I am a good writing teacher - almost always. I love to write, so it is easy for me to get excited about teaching writing to my students. I have fail-proof techniques and tricks that I’ve developed over the years. (I should write them all down – bit of a contradiction that I haven’t done so.) Unfortunately, this week I didn’t do so well.
I use Reading Workshop with my fourth graders. This is our second year together because I was their third grade teacher and we “looped.” When they came to me as third graders, they had no idea how to construct a paragraph. Through hard work and lots of modeling, the students can construct multiple paragraph essays. All of our writing lessons are integrated with our reading work. We are successful writers.
That is, until this past week. Fantasy stories put the brakes on our momentum.
After reading a fantasy story to the students where we reflected on plot, setting, character, and theme, we explored the various elements of fantasy stories. Next, I read them a variety of other short fantasy stories and we examined the structure of each. We were ready to set ourselves up for writing our own stories. The goal of their fantasy story was to solve a real world problem with a magical solution. Sounds pretty simple. They brainstormed, did prewriting and wrote and handed me their first drafts. Ugh! No one got it. They were all over the place and did not achieve the goal of the assignment.
Where did I go wrong? It was time to reflect.

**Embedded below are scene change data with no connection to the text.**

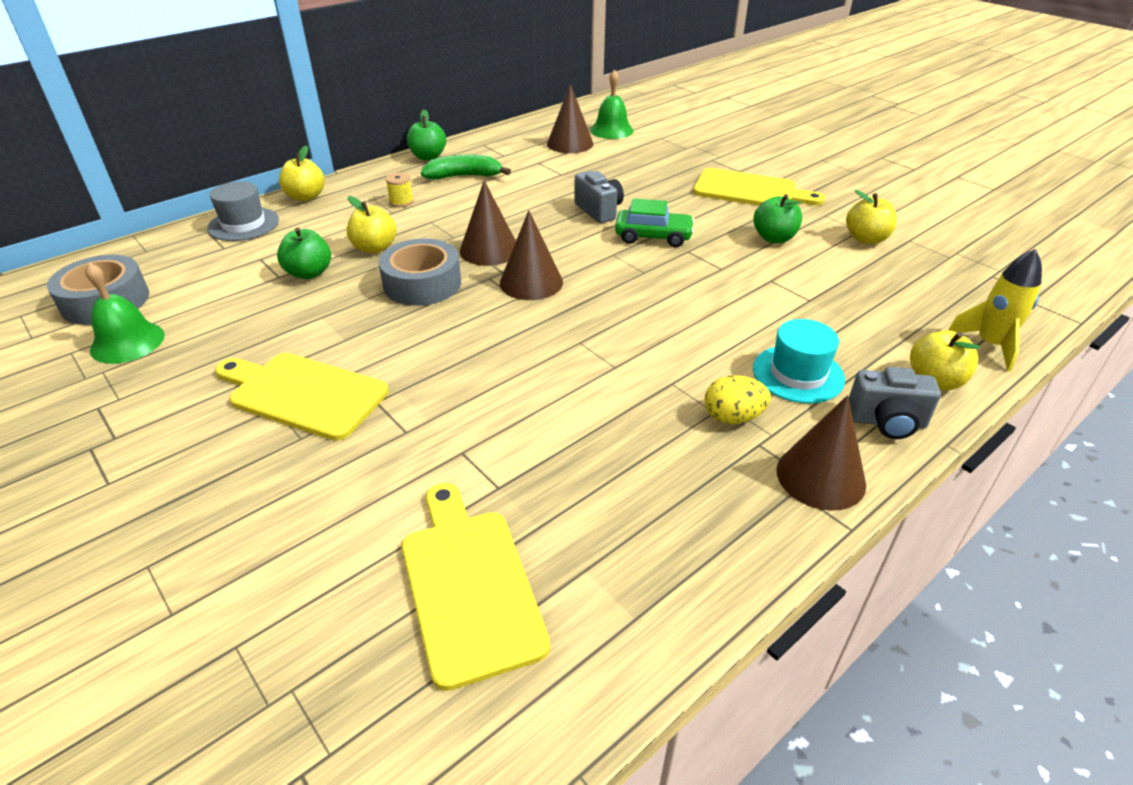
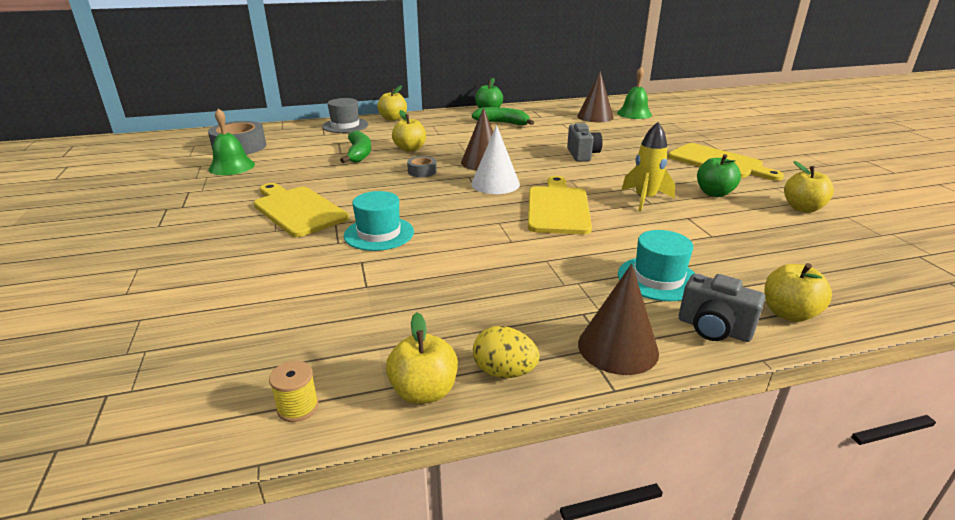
camera: 25 degrees right, 10 degrees down
(309, 273) = (359, 154): green apple -> green banana
(401, 202) = (449, 129): yellow spool -> yellow spool (298, 407)
(422, 283) = (422, 171): grey tape -> grey tape, size x0.51
(448, 402) = (379, 233): none -> turquoise hat
(469, 585) = (296, 332): yellow cutting board -> yellow cutting board (558, 208)
(531, 282) = (495, 184): brown cone -> white cone
(653, 237) = (611, 175): green car -> none
(678, 607) = (424, 391): none -> yellow apple
(733, 417) = (576, 291): yellow egg -> yellow egg (504, 372)
(990, 345) = (872, 302): yellow rocket -> yellow rocket (645, 199)

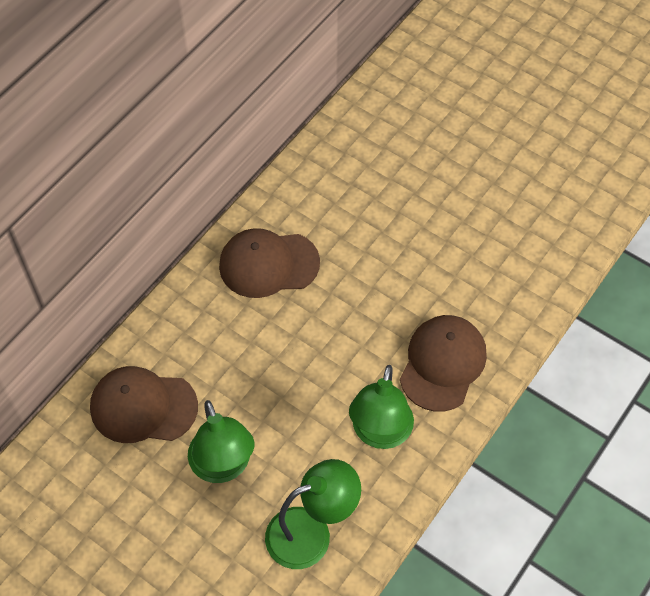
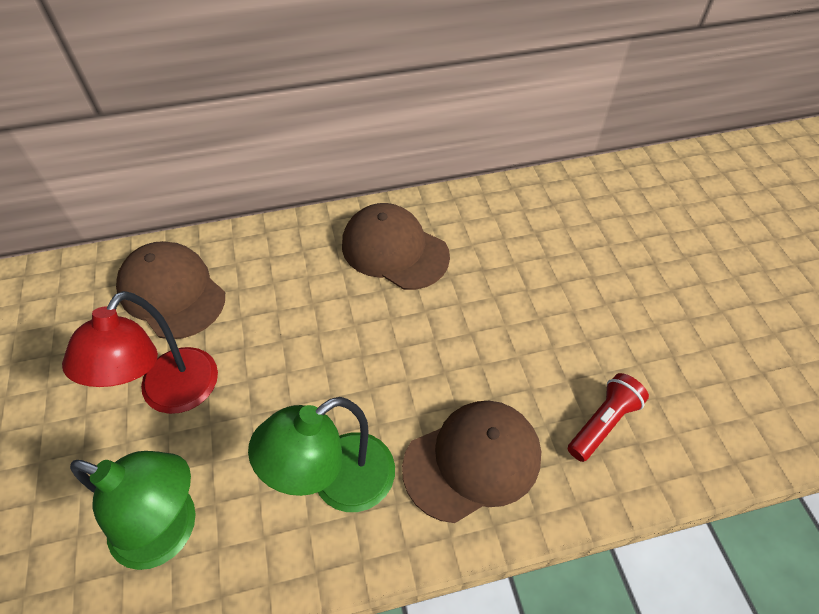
camera: 40 degrees right, 5 degrees down
(223, 467) = (171, 395): green lamp -> red lamp
(495, 287) = (603, 422): none -> red flashlight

Sometimes I worry that students today lack imagination. Sometimes I worry that they’ve lost some of the magical feelings that make childhood precious. Were my students incapable of being creative? This couldn’t be my fault… could it?

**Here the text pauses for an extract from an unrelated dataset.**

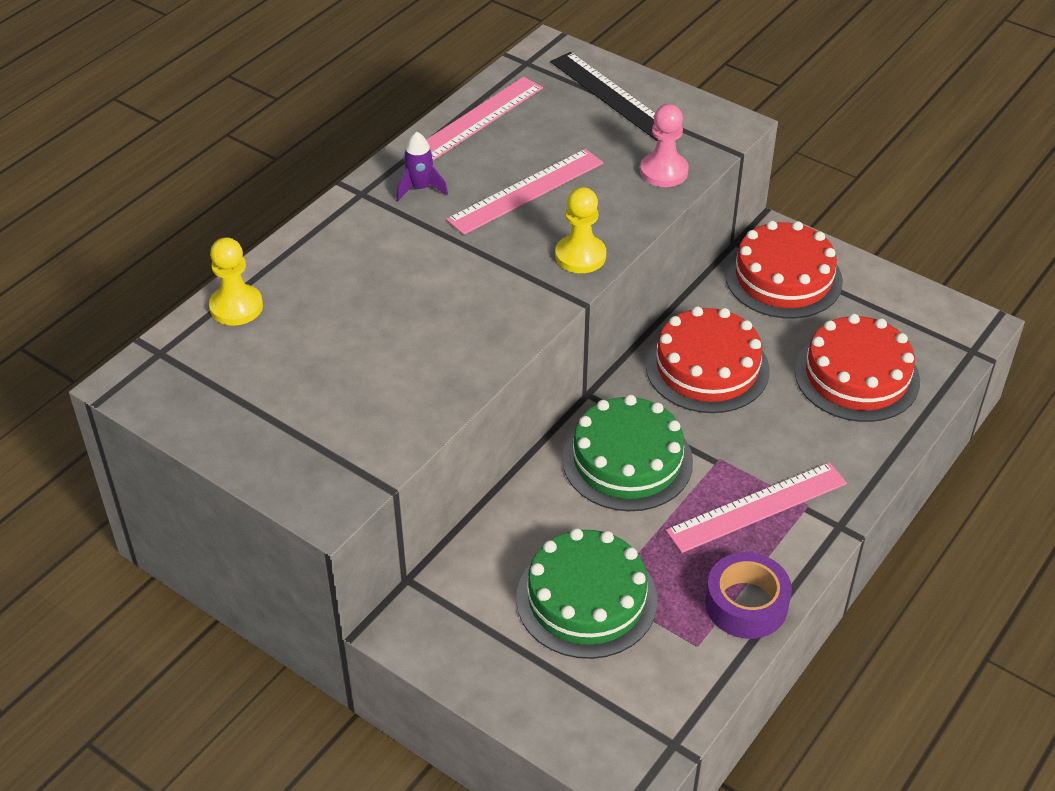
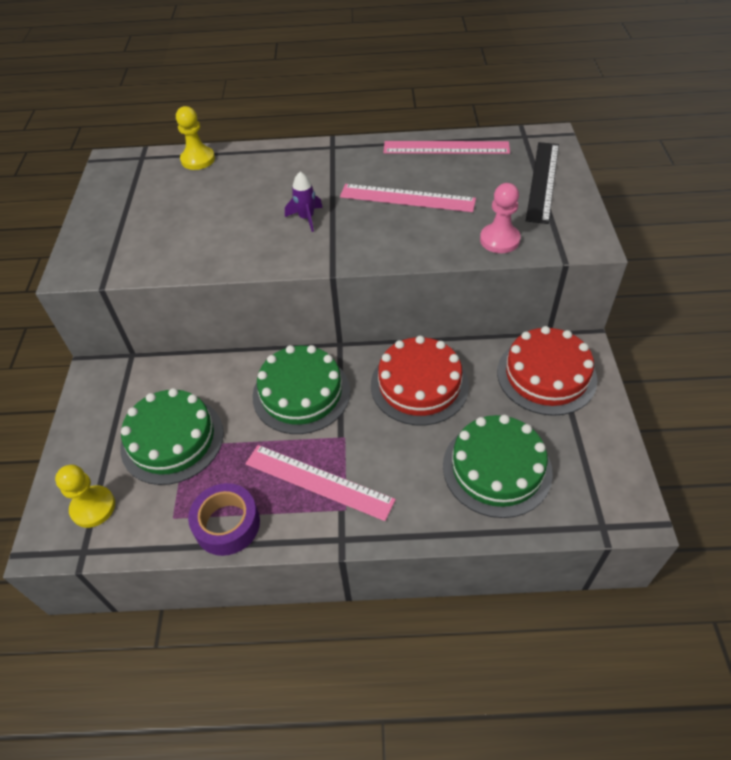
camera: 55 degrees right, 5 degrees up
(420, 188) = (361, 162): purple rocket -> purple rocket (306, 218)
(580, 256) = (374, 249): yellow pawn -> yellow pawn (93, 507)
(856, 376) = (497, 468): red cake -> green cake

So, I went back and looked at how I set them up to write. Ah-ha! I found my mistake. In my desire not to inhibit their creativity, I didn’t give them the usual guidelines to follow. I had missed a step. My students expect me to provide them with a structure, and without it, they couldn’t see the big picture. Their stories were unfocused and lacked a story telling element. They didn’t see that there needed to be a sequence to the events. Their result was scattered because I didn’t give them a path to follow.
The next day I rubbed my hands together –always a sign to them that I was excited to share some news with them. I told them that we were going back to the beginning. I admitted that I didn’t explain the task thoroughly so we had to start again. This time, I had each student write what the problem and the solution would be. Then, they made a list of transition words to use to help with sequencing and finally, they saw that each paragraph had to have a certain focus. They were nodding like crazy – they knew what I meant.
The new fantasy stories are amazing. Many students solved the problem of bothersome siblings with magical devices and wands that made them freeze. One student came up with a method for dragging her annoying brother into the computer with a magical mouse. Other students wrote about magical homework machines that did the work for them while others found ways to avoid chores by transforming vacuums into robots. The creativity oozed and flowed fourth because they understood the structure.
As a teacher who shouts that she loves to learn, I got a big lesson this past week. Even though I am confident in my ability to teach writing, my technique can always improve. I need to scaffold their learning and rely on the foundation I provided. I can’t release them until they are ready.
Most importantly, when something doesn’t work, the best place to look is usually inward.
If I hadn’t, another magical moment might have been lost.